• TEXTO DE LECTURA:
──────
Lalo Pavón
Francisco García, entre a firmeza e o pragmatismo
El ángulo inverso
Se me acerca un señor de cierta edad en la Plaza del Hierro. Va y me espeta un poco cómplice: “Mire, soy lector de sus artículos pero creo que últimamente está usted un poco blando”. Se va el hombre sonriendo y me deja pensativo. Así que este artículo va por usted, señor.
El lado oculto de la historia es que después corría hacia su hijo que la esperaba impaciente
Escribí no hace tanto de una mujer de unos 60 años que no paraba de ir de aquí para allá en las calles pidiendo: “Me van a echar del piso, ayúdenme”. El lado oculto de la historia es que después corría hacia su hijo que la esperaba impaciente. El fulano volaba al lado oscuro de la ciudad a comprar droga. La mujer desapareció de la ciudad y ayer le pregunté a un chico de la calle que es un poco mi ONG qué era de ella. Me cuenta. “La señora estaba muy vista y apenas recogía dinero. Pues mira tú, decidió irse a Santiago donde hay mucho bullicio y ahora cada día, no sé porqué método o banco, a eso de media tarde el cabronazo recibe una transferencia”.
──────
• EXTRACTO DEL MATERIAL:

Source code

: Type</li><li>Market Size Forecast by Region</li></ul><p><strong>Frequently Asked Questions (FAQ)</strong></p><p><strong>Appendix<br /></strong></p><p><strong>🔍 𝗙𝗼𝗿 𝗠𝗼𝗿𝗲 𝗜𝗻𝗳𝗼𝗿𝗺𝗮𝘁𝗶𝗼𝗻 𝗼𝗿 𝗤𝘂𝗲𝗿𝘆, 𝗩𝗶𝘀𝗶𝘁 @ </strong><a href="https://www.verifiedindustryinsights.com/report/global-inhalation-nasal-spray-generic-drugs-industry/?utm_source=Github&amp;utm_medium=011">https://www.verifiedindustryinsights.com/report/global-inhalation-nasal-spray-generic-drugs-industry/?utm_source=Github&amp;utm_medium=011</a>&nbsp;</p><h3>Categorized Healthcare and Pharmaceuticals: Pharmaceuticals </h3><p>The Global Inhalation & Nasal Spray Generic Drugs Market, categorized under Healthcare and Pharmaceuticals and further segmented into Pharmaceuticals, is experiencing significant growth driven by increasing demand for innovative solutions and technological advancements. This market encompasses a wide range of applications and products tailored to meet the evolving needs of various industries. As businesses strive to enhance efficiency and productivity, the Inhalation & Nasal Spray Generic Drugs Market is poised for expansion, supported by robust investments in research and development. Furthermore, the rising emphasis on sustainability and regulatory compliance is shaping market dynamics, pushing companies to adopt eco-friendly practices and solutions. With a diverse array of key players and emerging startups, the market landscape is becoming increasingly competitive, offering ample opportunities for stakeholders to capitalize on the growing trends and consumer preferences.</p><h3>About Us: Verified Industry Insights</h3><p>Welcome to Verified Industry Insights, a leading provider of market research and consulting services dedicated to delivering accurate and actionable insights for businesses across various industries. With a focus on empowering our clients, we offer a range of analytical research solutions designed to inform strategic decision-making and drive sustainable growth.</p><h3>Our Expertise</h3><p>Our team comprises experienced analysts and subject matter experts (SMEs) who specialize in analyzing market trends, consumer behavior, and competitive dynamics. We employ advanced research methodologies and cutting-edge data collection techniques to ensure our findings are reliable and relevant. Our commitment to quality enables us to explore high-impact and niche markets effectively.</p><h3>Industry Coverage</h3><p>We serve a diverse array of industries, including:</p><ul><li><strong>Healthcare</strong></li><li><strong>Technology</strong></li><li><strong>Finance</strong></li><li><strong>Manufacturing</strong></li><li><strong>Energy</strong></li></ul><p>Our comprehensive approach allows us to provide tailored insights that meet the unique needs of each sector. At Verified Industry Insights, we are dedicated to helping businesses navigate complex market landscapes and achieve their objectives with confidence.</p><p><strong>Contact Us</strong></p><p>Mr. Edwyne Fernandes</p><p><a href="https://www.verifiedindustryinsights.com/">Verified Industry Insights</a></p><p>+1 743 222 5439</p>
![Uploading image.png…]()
──────
• EJERCICIO:
Indica si cada afirmación concuerda con el texto de lectura. Contesta sí o no y cita literalmente las palabras del texto que lo deciden.
1. El señor de la Plaza del Hierro opina que quien escribe los artículos está últimamente un poco blando.
2. La mujer de unos 60 años pedía ayuda porque decía que la iban a echar del piso.
3. La mujer se fue a Santiago porque allí vivía su hijo.

• RESPUESTA:
1. Sí: “creo que últimamente está usted un poco blando”.
2. Sí: “Me van a echar del piso, ayúdenme”.
3. No: “decidió irse a Santiago donde hay mucho bullicio”.